Poaching for ivory remains a threat despite international bans. The Critically Endangered status of the African forest elephant reflects a history of intensive ivory hunting that has not entirely stopped. The Uganda Wildlife Authority maintains anti-poaching patrols throughout Bwindi, and the park’s well-funded management — supported significantly by tourism revenue — is one of the reasons the elephant population has remained relatively stable here while declining elsewhere in the species’ range.
Looking for elephant signs on your trek
Even if you do not encounter elephants directly, learning to read their signs on the trail transforms the trekking experience. Fresh tracks in mud, the sweet fermented smell of fresh dung, branches broken at consistent height, and the distinctive excavations of mineral lick sites tell a story of elephant presence that your ranger guide can interpret. Ask your guide to point out elephant signs as you trek — most are happy to explain what they are seeing and can give you a sense of how recently elephants have used the trail you are walking.

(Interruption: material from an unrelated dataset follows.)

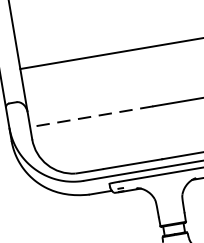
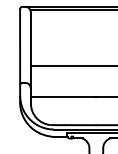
line: (91, 117) -> (63, 97), dashed -> solid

The presence of these signs on trails shared with gorillas is a reminder that Bwindi is not a safari park but a genuine, complex ecosystem where multiple large species coexist in the same forest. The gorillas are the headline attraction, but the elephant tracks underfoot, the bird calls overhead, and the botanical diversity on every side are equal expressions of the forest’s extraordinary richness. Noticing the full picture makes the trek itself as valuable as the moment of finding the gorilla family.